Namun tak sampai esoknya, bekas hujan tidak tampak lagi, terserap oleh gurun yang haus air. Itu pula sebabnya kenapa kota-kota di Saudi itu tidak punya selokan di sepanjang sisi jalannya, karena semua air hujan langsung ditelan bumi.
Setidaknya sejak tiga bulan terakhir ini, hujan sering membasahi Tanah Suci, membawa banjir di kota-kota. Dan, ketika air hujan sudah membuat bumi basah kuyup, tumbuhan pun mulai muncul.
Kini Mekkah dan Madinah mulai memiliki pemandangan kehijauan, tidak lagi gurun pasir gersang yang memantulkan panas terik.

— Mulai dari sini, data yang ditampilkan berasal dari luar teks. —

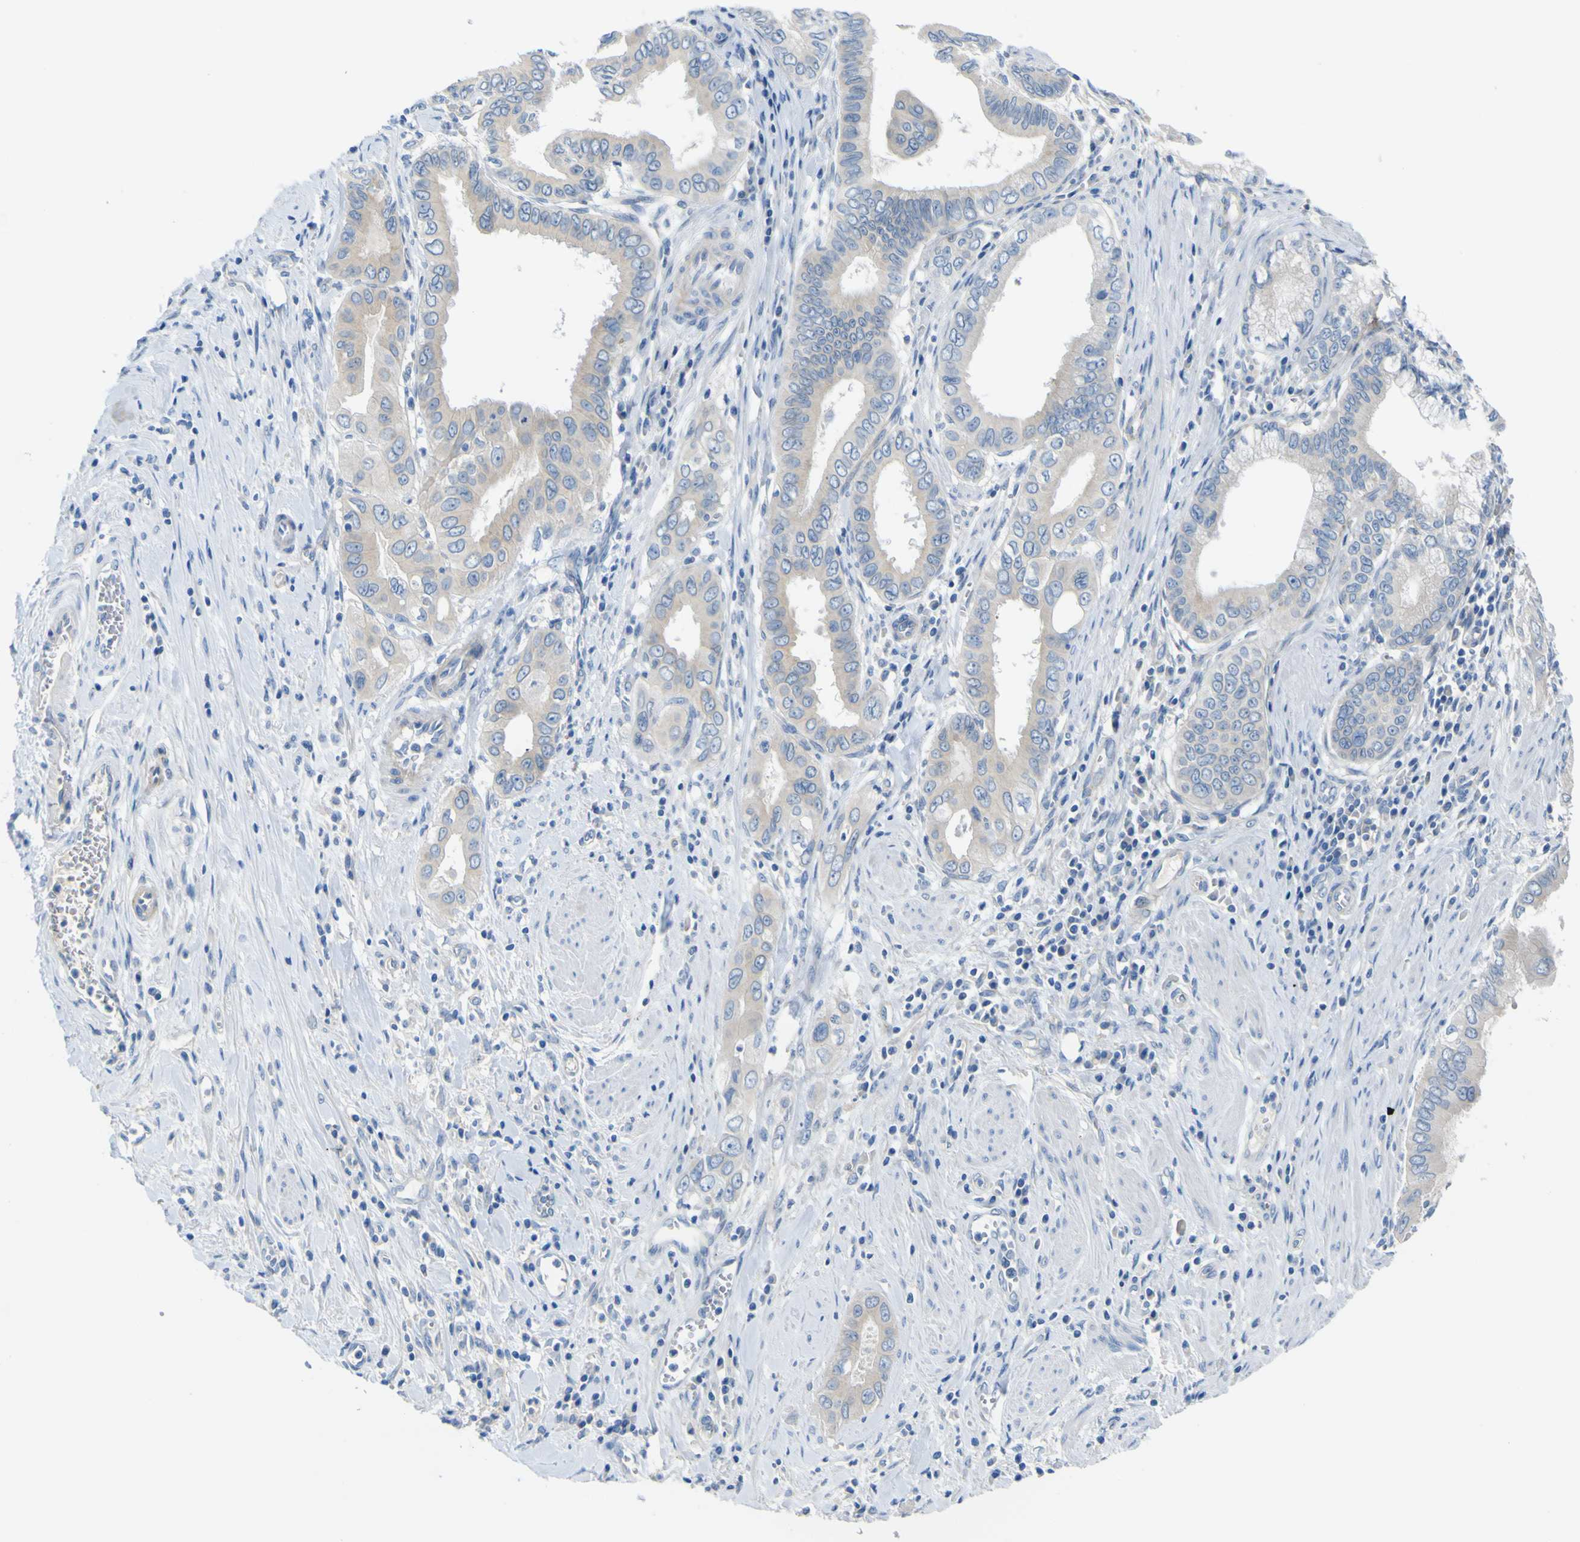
{"staining": {"intensity": "negative", "quantity": "none", "location": "none"}, "tissue": "pancreatic cancer", "cell_type": "Tumor cells", "image_type": "cancer", "snomed": [{"axis": "morphology", "description": "Normal tissue, NOS"}, {"axis": "topography", "description": "Lymph node"}], "caption": "DAB immunohistochemical staining of pancreatic cancer reveals no significant staining in tumor cells. Brightfield microscopy of IHC stained with DAB (brown) and hematoxylin (blue), captured at high magnification.", "gene": "ADGRA2", "patient": {"sex": "male", "age": 50}}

Perubahan demi perubahan terjadi, tetapi kebanyakan merupakan hasil kerja manusia. Hujan ini karunia Allah, yang bahkan sesekali mengirimkan hujan salju, yang jelas menghapus derita akibat badai pasir seperti sebelumnya.
Azan empat menara
Dibanding November tahun 1975, sudah banyak perubahan dalam kaitan ibadah haji atau umrah, baik di Mekkah maupun Madinah. Pertama kali tiba di Madinah, ada hal yang sangat berkesan.
Saat waktu shalat tiba, empat menara di Masjid Nabawi mengumandangkan azan dari empat muazin yang berbeda. Mereka memulai dan mengakhiri azan bersama-sama, namun nada dan alunannya berbeda, syahdu sekali.
Di tahun 1975 itu, di Masjidil Haram masih ada petugas pria yang mengatur jemaah agar jemaah lelaki dan wanita terpisah, tetapi “boleh” memegang wanita tanpa kesucian wudhunya batal.